For US retail activity, headline sales showed an August increase of 0.3% partially offset by a -0.2% revision to July sales levels. The more closely watched “control” sales measure—sales excluding the volatile vehicle dealer, service station, building material store and restaurant sectors—was unchanged from an unrevised July level. With non-fuel goods prices rising about 0.5% in August, unchanged control sales in nominal terms means a decline of about 0.5% in “real” terms.
Last month, we remarked that the reported July gains in real control sales occurred solely among nonstore retailers, reflecting Prime Day activity for various online vendors. With Prime Day no longer in play in August, it would be expected that sales would pull back, and indeed this was the case. In fact, the nonstore vendor sales gains in July were revised down by 1.6%, and August sales for nonstore vendors declined about 0.7% in real terms.

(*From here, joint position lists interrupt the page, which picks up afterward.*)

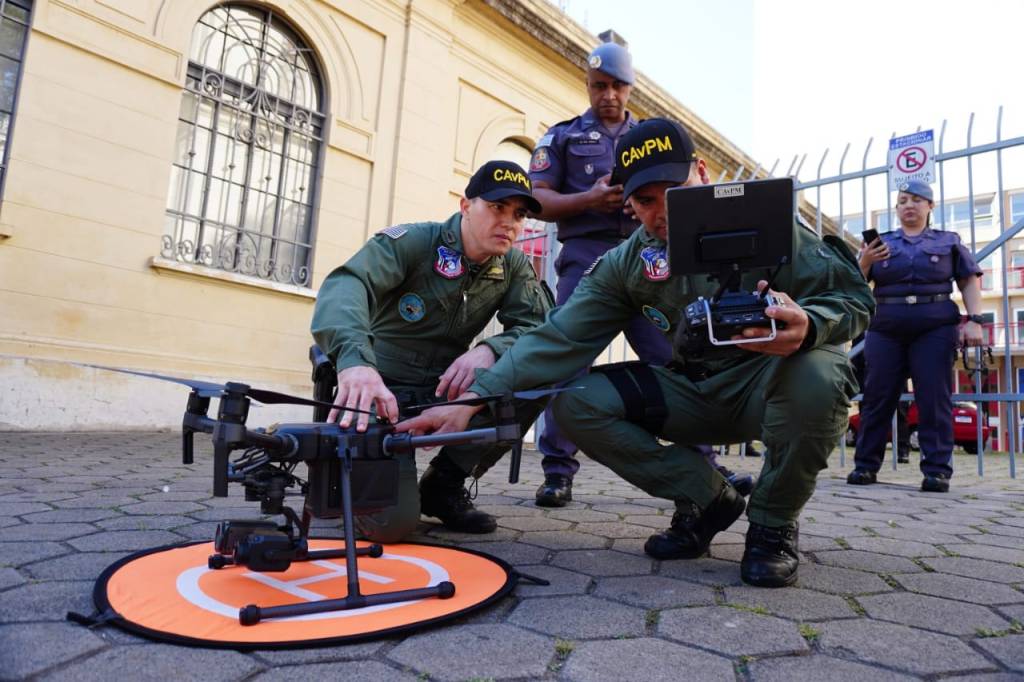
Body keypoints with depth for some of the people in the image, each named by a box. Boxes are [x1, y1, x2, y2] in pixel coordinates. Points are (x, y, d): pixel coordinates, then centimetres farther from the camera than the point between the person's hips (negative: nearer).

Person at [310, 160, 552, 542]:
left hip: (447, 392, 5)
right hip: (383, 391, -5)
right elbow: (346, 283, -32)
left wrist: (490, 350, -31)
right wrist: (355, 360, -53)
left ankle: (444, 484, -2)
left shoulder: (514, 266, 1)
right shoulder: (411, 242, -14)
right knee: (392, 522, -23)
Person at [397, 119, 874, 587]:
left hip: (772, 387, -2)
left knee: (816, 374, -38)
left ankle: (773, 524, -9)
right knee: (576, 403, -15)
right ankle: (706, 498, 2)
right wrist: (475, 397, -23)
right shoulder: (625, 265, -4)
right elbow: (562, 337, -12)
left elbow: (853, 296, -12)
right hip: (692, 394, 3)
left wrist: (806, 326, -39)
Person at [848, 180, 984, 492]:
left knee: (934, 399, -4)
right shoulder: (880, 242, 14)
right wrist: (865, 261, -12)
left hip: (935, 329, -1)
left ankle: (937, 469, 0)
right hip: (885, 329, 1)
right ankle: (866, 465, 4)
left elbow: (970, 281, 10)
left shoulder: (949, 241, 14)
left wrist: (974, 320, -4)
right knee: (877, 397, 0)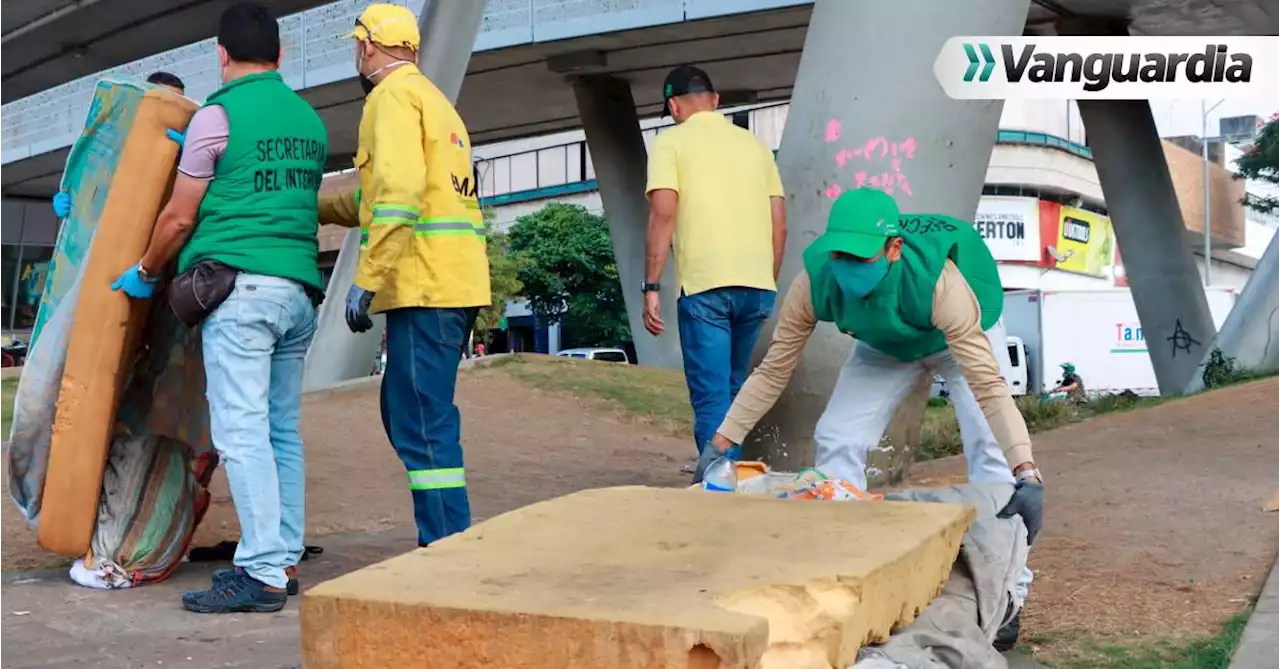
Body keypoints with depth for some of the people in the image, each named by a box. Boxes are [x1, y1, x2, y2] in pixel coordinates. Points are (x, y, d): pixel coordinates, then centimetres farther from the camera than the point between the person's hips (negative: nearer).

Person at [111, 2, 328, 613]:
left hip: (242, 287, -7)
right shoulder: (311, 121, 16)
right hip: (300, 291, 7)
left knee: (242, 431, -8)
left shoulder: (218, 115, -3)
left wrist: (144, 273, 15)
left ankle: (263, 574, -10)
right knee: (283, 432, 10)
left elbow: (179, 218, -2)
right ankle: (284, 560, 13)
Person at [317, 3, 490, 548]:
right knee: (411, 414, 15)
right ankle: (444, 542, 19)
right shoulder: (434, 99, 26)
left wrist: (366, 279, -18)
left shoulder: (394, 94, -3)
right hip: (455, 281, 9)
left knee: (421, 424, -9)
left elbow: (399, 193, -19)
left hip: (425, 284, -9)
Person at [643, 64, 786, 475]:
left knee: (712, 399, -2)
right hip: (756, 285, 5)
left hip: (705, 285, -5)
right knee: (734, 392, 17)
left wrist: (651, 287, -6)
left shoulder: (671, 142, 4)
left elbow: (663, 213, -9)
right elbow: (779, 224, 15)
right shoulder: (754, 144, 18)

For other, “brick-and-mortar” retailers, August was little different from July. Real sales there have been trending modestly but down steadily since March 2021, and they continued to do so in July and August, as you can see in the accompanying chart. Online vendor sales have continued to inch up this year, but at a vastly slower pace than was seen in 2020 and early-2021.
On net, total control sales in real terms are flat to down slightly from their March 2021 levels. Within vendor types, only nonstore vendors show any net sales gains in real terms since spring 2021. The most notable declines in real sales are at grocery stores, down over the last eight months, and department and furniture stores, each down over the last 17 months.
Among the volatile, non-control sectors, real motor vehicle sales are choppy but down on net for the year. Real building material store sales are up recently, but down from January levels. Real service station sales had been trending modestly lower earlier in the year, but saw a nice bounce in August. (In other words, service station sales in dollar terms did not drop as sharply in August as did prices.) Real restaurant sales have declined over the last four months after having bounced nicely earlier in the year.
All in all, real consumer spending on merchandise remains slightly elevated relative to pre-Covid trends, despite having declined steadily for the last 15 months. These sectors are not contributing to economic growth, but neither are they declining sharply enough to ring recession alarm bells, especially since ongoing gains in real consumer spending on services have been enough to offset the declines in goods consumption.